Friday, March 9, 2012

Reflection and rehabilitation

It's the night before the first day of final trials, and the first time in 4yrs I'm not sat in a hotel room, going through my pre-race preparation. Because I'm not racing. However, I know, almost to the minute, exactly what I'd be doing if I was racing tomorrow. That's because my pre-race routine had become a second nature military operation and I almost didn't have to think about it. Pre-occupied with thoughts of what was to come I would run through the tasks, each one with a specific reason and purpose, like someone possessed.

More than that, I know, almost to the minute, how I'd be feeling if I was racing tomorrow. I can even hear the same thoughts in my head now, as I sit in my room, as if I was racing tomorrow. The constant wave of running through the race from stroke 1 to the finish, followed by the horrible reminder of the process leading up to taking that first stroke before the calming automated responses I'd trained myself to remember.

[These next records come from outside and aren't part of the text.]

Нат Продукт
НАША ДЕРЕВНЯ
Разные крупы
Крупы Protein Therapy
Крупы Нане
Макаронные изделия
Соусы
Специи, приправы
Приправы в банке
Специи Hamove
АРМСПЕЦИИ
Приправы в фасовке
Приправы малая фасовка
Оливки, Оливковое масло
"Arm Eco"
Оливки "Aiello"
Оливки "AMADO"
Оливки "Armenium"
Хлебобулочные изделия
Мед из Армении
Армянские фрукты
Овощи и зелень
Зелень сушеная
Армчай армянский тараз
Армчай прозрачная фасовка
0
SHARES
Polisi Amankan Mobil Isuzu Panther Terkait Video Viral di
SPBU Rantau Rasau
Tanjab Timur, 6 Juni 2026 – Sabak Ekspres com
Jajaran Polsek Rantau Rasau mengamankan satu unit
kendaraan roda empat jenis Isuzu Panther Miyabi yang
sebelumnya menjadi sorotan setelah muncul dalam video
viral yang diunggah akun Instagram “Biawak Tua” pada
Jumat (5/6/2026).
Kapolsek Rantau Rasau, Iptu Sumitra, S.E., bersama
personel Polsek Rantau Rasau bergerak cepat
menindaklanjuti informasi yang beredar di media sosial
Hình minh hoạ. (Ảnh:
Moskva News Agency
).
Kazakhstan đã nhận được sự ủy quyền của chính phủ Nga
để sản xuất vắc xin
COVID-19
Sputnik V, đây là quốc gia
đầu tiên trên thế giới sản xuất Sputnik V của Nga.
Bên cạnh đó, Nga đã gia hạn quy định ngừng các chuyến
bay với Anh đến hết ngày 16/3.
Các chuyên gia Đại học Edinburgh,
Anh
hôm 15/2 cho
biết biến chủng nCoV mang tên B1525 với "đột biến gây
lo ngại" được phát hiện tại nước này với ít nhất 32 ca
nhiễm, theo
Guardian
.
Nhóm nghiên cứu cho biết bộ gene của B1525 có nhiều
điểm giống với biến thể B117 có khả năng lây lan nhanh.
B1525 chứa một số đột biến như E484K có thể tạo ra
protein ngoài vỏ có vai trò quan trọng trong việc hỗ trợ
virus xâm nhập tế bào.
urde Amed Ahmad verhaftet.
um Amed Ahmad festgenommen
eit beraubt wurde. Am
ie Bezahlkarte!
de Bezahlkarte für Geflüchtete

Although everyone enters trials with the same aim, everyone is different about how they approach them and how it makes them feel. For me, trials was exactly that - a trial. I feared them. It didn't get any easier either, just worse. The longer I was in the team and the faster I got, the more I felt I had to lose. Ironic really, given I was more likely to get the outcome I desired the more experience and strength I gained. I remember looking at the squad girls at my first ever trial in 2007 (at which I came 12th and was incredibly pleased with myself, for the record) and thinking how nice it must be to sit on the start line knowing you were going to do well. That making the A final was a given.

The truth is, as you obviously know, there are no guarantees. We all prepare for success, as to do otherwise would be foolish, but no-one has a golden ticket. Every place is earned. There are talented individuals who seem to go fast without much effort, but they will still have trained hard and will race to the edge like everyone else. I didn't realise it at the time, but those squad girls were just as nervous, just for different reasons. I feared them.

Then there was the pain. I feared that a lot. The longer you are in a sport, the more aware you become of what it takes to push yourself to that place where results are achieved and dreams are made. And that place just gets deeper. But as much as I feared it, I also craved it, as pain is the guarantee that you are pushing yourself as hard as you can, that you are spending the money you put in the bank over all those long, dark winter mornings. Without the pain, the result would never be satisfactory and a bad result would haunt you forever. Pain is what you seek to live with whatever the result may be.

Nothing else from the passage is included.